Desdichada de amor, ella habría sido,
Azulada torcaza de Itayvu
Que con pajas de olor me tejió el nido,
Y… se murió de sed cuando he nacido:
¡Susana se llamaba como tú!
Las primeras estrofas aluden a su madre, Susana Guerrero, oriunda del barrio Itayvu, a quien compara con una palomita que con cariño teje el nido para el que está por nacer. Por caprichos de Las Moiras, ella muere en el alumbramiento. Tal cual, en un poema de 1863, la escritora española Rosalía de Castro comparte ese agudo dolor de hija que pierde a su madre en unos versos hermosamente dolorosos:
¡Ay!, cuando los hijos mueren,
rosas tempranas de abril,
de la madre el tierno llanto
vela su eterno dormir.
Ni van solos a la tumba,
¡ay!, que el eterno sufrir
de la madre, sigue al hijo
a las regiones sin fin.
Mas cuando muere una madre,
único amor que hay aquí;
¡ay!, cuando una madre muere,
debiera un hijo morir.
Ambos poetas, a un lado y al otro del océano y del tiempo, compartieron la misma pena.

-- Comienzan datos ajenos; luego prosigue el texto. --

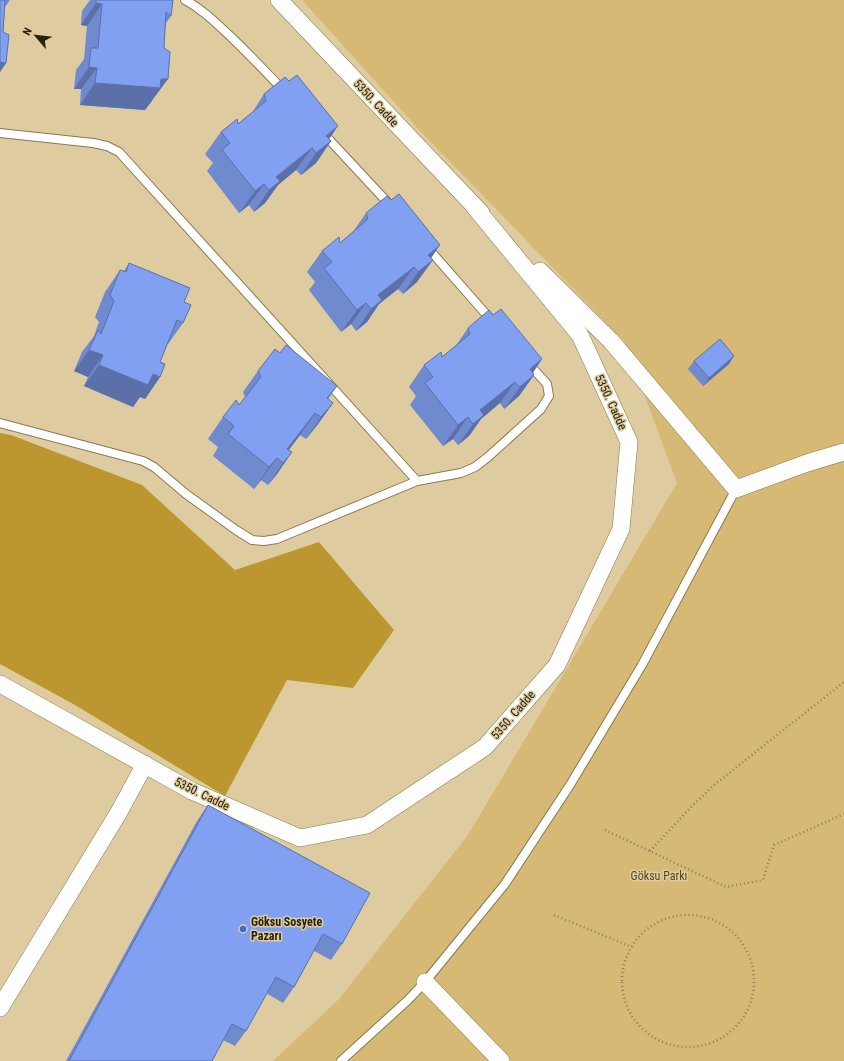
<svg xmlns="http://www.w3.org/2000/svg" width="844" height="1061" font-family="'Roboto Condensed',sans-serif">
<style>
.green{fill:#d5b974}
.forest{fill:#bc9730}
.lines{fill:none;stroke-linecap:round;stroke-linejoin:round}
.lane-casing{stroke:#8a7951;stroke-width:10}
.street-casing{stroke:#8a7951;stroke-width:18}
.path{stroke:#8b7e5e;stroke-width:2.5;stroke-dasharray:1 3;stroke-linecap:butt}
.lane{stroke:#fff;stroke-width:8}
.street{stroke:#fff;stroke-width:17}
.wall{fill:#708acf}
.shaded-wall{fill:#5b70a9}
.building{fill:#82a0f1;stroke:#5b70a9}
.poi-dot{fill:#4567d9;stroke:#decca0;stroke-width:1.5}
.labels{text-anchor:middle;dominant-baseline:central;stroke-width:3;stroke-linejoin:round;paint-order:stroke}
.street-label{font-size:12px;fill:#292211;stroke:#decca0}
.park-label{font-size:12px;fill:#57471e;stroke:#decca0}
.poi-label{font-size:12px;font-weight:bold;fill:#292211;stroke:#decca0;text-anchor:start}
</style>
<rect width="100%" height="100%" fill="#decca0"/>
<path class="green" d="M302 0H844V1061H273L339 999 468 835 677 483 625 342 423 134Z"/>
<path class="forest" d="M0 433 11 435 142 485 235 570 319 542 394 630 353 688 287 680 225 796 75 705 0 664Z"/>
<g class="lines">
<defs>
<path id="lane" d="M185 0C202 9 215 22 229 35 248 53 266 72 284 91
M0 133 93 143 107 146 119 152 417 481
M323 133 390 205
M427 247 492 321
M0 423 143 461 154 467 186 494 236 530 252 540 264 541 277 539 417 481 461 473 475 467 488 457 541 409 549 396 547 384 528 363
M341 1061 408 1000 425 982 505 884 570 785 642 665 736 489"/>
<path id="street" d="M279 0 481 213
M540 271 611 341 736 489 807 463 844 452
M0 684 192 791 300 838 367 825 485 747 557 665 621 529 629 442 580 335 473 205
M425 982 501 1061
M0 1008 119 812 145 764"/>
</defs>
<use href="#lane" class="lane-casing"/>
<use href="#street" class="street-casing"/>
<path class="path" d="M605 830 726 887 763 880 774 845 844 814
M650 851 692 806 714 785 844 682
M554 915 632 947
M622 981a66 66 0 1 1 132 0a66 66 0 1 1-132 0Z"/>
<use href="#lane" class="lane"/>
<use href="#street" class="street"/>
</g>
<path class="wall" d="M0 0H10L5 7 3 32 6 63 0 72Z
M90 0H173L171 16 166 23 152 101 145 110 80 105 81 89H74L76 70 84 59 87 26 81 25 82 11Z
M264 94 329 139 331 141 316 163 301 175 296 170 278 185 265 203 254 212 249 205 239 213 207 171 213 163 205 154 221 132 238 124 252 113Z
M366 213 431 258 417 282 403 294 398 289 379 304 367 322 356 331 351 324 341 332 309 290 315 282 307 272 322 251 340 243 353 232Z
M129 263 184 302 183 323 168 344H167L160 362V377L145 399 140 397 133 407 84 386 88 377 74 371 82 352 94 336 99 322 95 317 105 292 120 270 124 271Z
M493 315 542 359 533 373 534 375 519 396 504 409 500 403 481 419 469 436 458 445 453 439 443 446 410 405 416 396 409 387 424 365 442 357 455 347 468 328Z
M280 353 337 386 328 399 333 403 318 424 306 439 300 435 289 450 292 452 277 474 268 485 261 480 254 489 213 456 218 447 208 439 223 417 239 405 245 397 243 392 258 371Z
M694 361 729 364 703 386 688 369Z
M208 805 342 944 331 960 314 951 294 987 283 1003 266 993 246 1031 235 1046 223 1040 212 1061H66L197 821Z"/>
<path class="shaded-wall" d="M96 3 102 4 87 26 81 25Z
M0 62 6 63 0 72Z
M89 67 97 68 81 89H74Z
M161 79H168L145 110 80 105 95 83Z
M338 126 323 148 326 136Z
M331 141 316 163 301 175 316 153Z
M312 148 296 170 278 185 265 203 254 212 269 190 276 177Z
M264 184 249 205 239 213 255 191Z
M440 245 425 267 428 255Z
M433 260 417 282 403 294 418 272Z
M414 267 398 289 379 304 367 322 356 331 371 309 378 295Z
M366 303 351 324 341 332 357 310Z
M89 350 103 355 88 377 74 371Z
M734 356 729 364 703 386 709 378Z
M542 359 527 380 534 375 519 396 504 409 520 387 530 369Z
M99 365 153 374 160 377 145 399 140 397 133 407 84 386Z
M515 382 500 403 481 419 469 436 458 445 473 424 480 410Z
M333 403 318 424 306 439 321 417Z
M315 413 300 435 280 461 287 449Z
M468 417 453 439 443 446 458 425Z
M292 452 277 474 268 485 283 463Z
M277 458 261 480 254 489 269 467Z"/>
<path class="building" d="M0 0H5L3 32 9 35 6 63 0 62V67Z
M96 0H173L171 16 166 12 164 48 170 52 168 79H161L160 88 95 83 97 68 89 67 91 48H98L102 4 96 3Z
M297 75 338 126 326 136 331 141 316 153 312 148 276 177 280 181 269 190 264 184 255 191 222 150 230 143 221 132 237 119 238 124 266 101 264 94 285 77 289 81Z
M399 194 440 245 428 255 433 260 418 272 414 267 378 295 382 300 371 309 366 303 357 310 324 268 332 262 322 251 339 237 340 243 368 219 366 213 387 196 391 200Z
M129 263 190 288 184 302 191 305 183 323 177 320 160 362 165 364 160 377 153 374 148 385 99 365 103 355 89 350 98 330 101 334 114 301 110 295 120 270 126 272Z
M501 309 542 359 530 369 534 375 520 387 515 382 480 410 484 415 473 424 468 417 458 425 425 383 433 377 424 365 441 352 442 357 470 334 468 328 489 310 493 315Z
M720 339 734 356 709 378 694 361Z
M286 345 337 386 327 398 333 403 321 417 315 413 287 449 292 452 283 463 277 458 269 467 228 434 234 426 223 417 236 400 239 405 261 377 258 371 275 349 280 353Z
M208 805 370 893 342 944 323 934 294 987 276 977 246 1031 232 1024 212 1061H69Z"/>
<circle class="poi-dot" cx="243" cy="929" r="4"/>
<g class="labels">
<g class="street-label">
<text transform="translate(376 103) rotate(47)">5350. Cadde</text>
<text transform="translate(611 402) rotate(65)">5350. Cadde</text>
<text transform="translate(513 715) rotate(-49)">5350. Cadde</text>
<text transform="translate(202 794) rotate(26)">5350. Cadde</text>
</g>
<g class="park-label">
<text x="659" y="876">Göksu Parkı</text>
</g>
<g class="poi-label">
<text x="251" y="922">Göksu Sosyete<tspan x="251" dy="14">Pazarı</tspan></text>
</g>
</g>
<g transform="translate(36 36) rotate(298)" stroke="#decca0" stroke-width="3" paint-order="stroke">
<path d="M0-3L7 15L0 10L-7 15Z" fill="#292211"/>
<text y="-6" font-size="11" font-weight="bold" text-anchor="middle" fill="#292211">N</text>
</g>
</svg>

La vida de Manú fue tejida con llantos y sueños. Por más que los amores le rasgaron una y otra vez el corazón durante sus breves 39 años, él supo ovillar su arte con delicada paciencia y unas invencibles ganas de ganarle a la muerte silenciosa, sin pensar seguramente que, hasta el día de hoy, generaciones de admiradores seguirían cantando sus versos y haciéndole culto a su tan brillante obra.

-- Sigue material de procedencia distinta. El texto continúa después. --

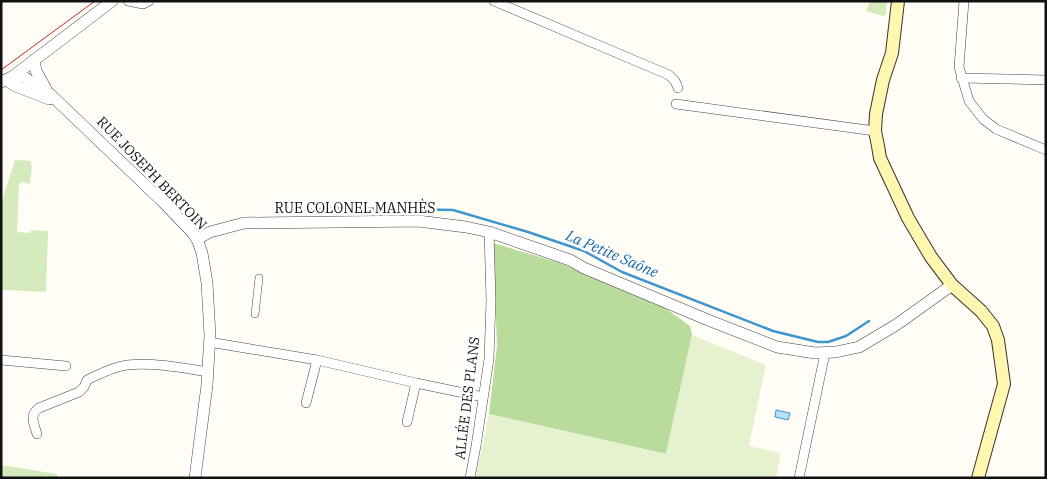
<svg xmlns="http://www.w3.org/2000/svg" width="1047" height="479" font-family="'IBM Plex Serif',serif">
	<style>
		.green { fill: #d5ebbd }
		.forest { fill: #b9dc9c }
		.pitch { fill: #e6f2cf }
		.water { fill: #b9e0f7; stroke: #3f96cf }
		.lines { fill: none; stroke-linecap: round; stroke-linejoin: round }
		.stream { stroke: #3f96cf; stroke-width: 2.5 }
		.pedestrian-casing { stroke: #444; stroke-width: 8 }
		.minor-casing { stroke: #444; stroke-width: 10 }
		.tertiary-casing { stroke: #444; stroke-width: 12 }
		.secondary-casing { stroke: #333; stroke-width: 14 }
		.pedestrian { stroke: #fff; stroke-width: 7 }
		.minor { stroke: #fff; stroke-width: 9 }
		.tertiary { stroke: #fff; stroke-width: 11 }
		.secondary { stroke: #fff6b0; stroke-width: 12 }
		.tram { stroke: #c4262e; stroke-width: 1 }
		.labels { text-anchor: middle; stroke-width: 5; stroke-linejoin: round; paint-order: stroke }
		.street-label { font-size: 14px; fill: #111; stroke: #fff }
		.water-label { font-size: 15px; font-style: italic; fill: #1768a6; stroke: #fff }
	</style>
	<rect width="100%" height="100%" fill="#fffdf5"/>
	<g class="green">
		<path d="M870 1H887L886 14 883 16 866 11Z"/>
		<path d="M15 160 31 161V165H32L30 184 21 182 19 184 17 232 29 233 32 230 48 231 46 292 1 290V204Z"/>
		<path d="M1 465 57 474V478H1Z"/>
	</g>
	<path class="forest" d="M493 243 560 263 658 303 690 326 692 335 666 454 489 414 497 345Z"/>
	<path class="pitch" d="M692 335 766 365 749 446 781 453 776 478H476L489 414 666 454Z"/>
	<path class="water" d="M776 410 790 413 788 420 775 417Z"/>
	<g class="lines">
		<path class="stream" d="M276 212 338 208 453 210 528 232 584 251 622 272 773 331 818 342H828L846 336 869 321"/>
		<g class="pedestrian-casing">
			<path id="pedestrian" d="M255 314 259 278"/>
		</g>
		<g class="minor-casing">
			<g id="minor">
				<path d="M128 1 143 4 149 1"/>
				<path d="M494 1 669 75 675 81 678 88"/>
				<path d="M964 1 959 67 969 101 983 119 996 129 1046 150"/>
				<path d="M961 78 1046 80"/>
				<path d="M676 104 875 131"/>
				<path d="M209 342 317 360 416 383 483 397"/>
				<path d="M1 360 66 366"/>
				<path d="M306 403 317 360"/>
				<path d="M407 422 416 383"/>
				<path d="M37 434C34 424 29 415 39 408L79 392 84 387 87 380C100 374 112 367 127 365 151 362 184 368 208 372"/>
				<path d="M470 478 476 446 489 359 491 300 489 232"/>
				<path d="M799 478 825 353"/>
			</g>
		</g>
		<g class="tertiary-casing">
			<g id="tertiary">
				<path d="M34 60 36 71 46 89"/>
				<path d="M12 77H24L50 94 164 203 191 231 197 239 202 253 207 283 210 335 207 385 195 478"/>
				<path d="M7 80 13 85 49 99"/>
				<path d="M1 82 12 77 112 1"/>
				<path d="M197 239 210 232 244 223 418 221 466 227 489 232 570 260 584 268 708 320 777 347 815 353 836 352 859 347 896 325 952 285"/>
			</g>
		</g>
		<g class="secondary-casing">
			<path id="secondary" d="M898 1 892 53 883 80 876 114 875 131 878 146 880 158 908 218 931 257 952 285 981 311 993 326 998 340 1004 384 978 478"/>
		</g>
		<use href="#pedestrian" class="pedestrian"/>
		<use href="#minor" class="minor"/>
		<use href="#tertiary" class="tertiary"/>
		<use href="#secondary" class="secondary"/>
		<path class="tram" d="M1 70 95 1"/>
	</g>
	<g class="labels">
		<g class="street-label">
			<text transform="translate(152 173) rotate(46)" y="5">RUE JOSEPH BERTOIN</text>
			<text x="355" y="213">RUE COLONEL MANHÈS</text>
			<text transform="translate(467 398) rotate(-83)" y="5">ALLÉE DES PLANS</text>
		</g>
		<g class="water-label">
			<text transform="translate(612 254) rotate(23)" y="5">La Petite Saône</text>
		</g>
	</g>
	<rect width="1047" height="479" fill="none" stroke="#111111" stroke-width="5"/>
</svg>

Prosigue el poema «Susana» con versos que hacen alusión a los rasgos físicos de aquella amante que abrió las puertas de su mansión y su intimidad a un Ortiz Guerrero más joven, inexperto, pero marcado a fuego por aquella mujer a la que nunca pudo mirar, y que apareció en cada bello rostro que contempló en su trajinar por el mundo de los vivos:
Los ojos, de un azul inigualado,
Tajadita, la boca de Urucú,
El cabello en resol, todo rizado…
Yo, nunca a mi mamá, nunca he mirado,
¡Quién sabe si …quién sabe no eras tú!
En el libro de Catalo Bogado Bordón «Ebrio de azul» (2004) se narra la ocasión en la cual se conocieron el juvenal poeta, nervioso al principio, y admirado por los lujos de aquella misteriosa casona que furtivamente visitaba, y aquella dama que le había robado el aliento con su belleza en una noche asuncena. Ahora, ya más de cerca, descubría que tras los prejuicios que perseguían a su musa, había un alma sensible al arte, sabia y noble que le transportaría como en un ensueño a la figura de su difunta progenitora:
La ilusión, con piedad siempre infinita,
Le dio a mi desnudez chal de tisú…
Yo no aprendí a decir «Papá», «Mamita»,
¡Y hoy mi madre en tus ojos resucita!
Te reconoce el alma: ¡Tú, Eres Tú!
La oscuridad en la vida del silencioso y solitario poeta guaireño fue, irónicamente, casi una compañía. «Huérfano de luz» desde pequeño, Manuelito creció mirando la luz al otro lado del túnel de la vida. Impulsado por sus sueños de libertad, abandonó su suelo natal y corrió hacia los brazos de la esperanzadora Asunción. Allí forjó amistades y compañías que lo recordarían más allá de su penosa muerte:
Huerfanito de luz, ciego del arte,
Me dio miedo el gemir de Urutaú,
¡Tuve miedo de noche al no encontrarte…!
Mamá, Mamá: Mi corazón se parte,
¡Cántame el arrorró que sabes Tú...!
Quizás en la vida terrenal ese niño asustado nunca lo abandonó del todo, solo supo esconderlo y acorazarlo tras su amplio sombrero de ala ancha y la pesada capa que cubría su penoso calvario de carnes encendidas. Es así como cada vez que un joven estudiante escucha su historia, una herida en él se cierra, y como flores silvestres surgiendo de entre el pavimento, su recuerdo sigue perdurando en el tiempo.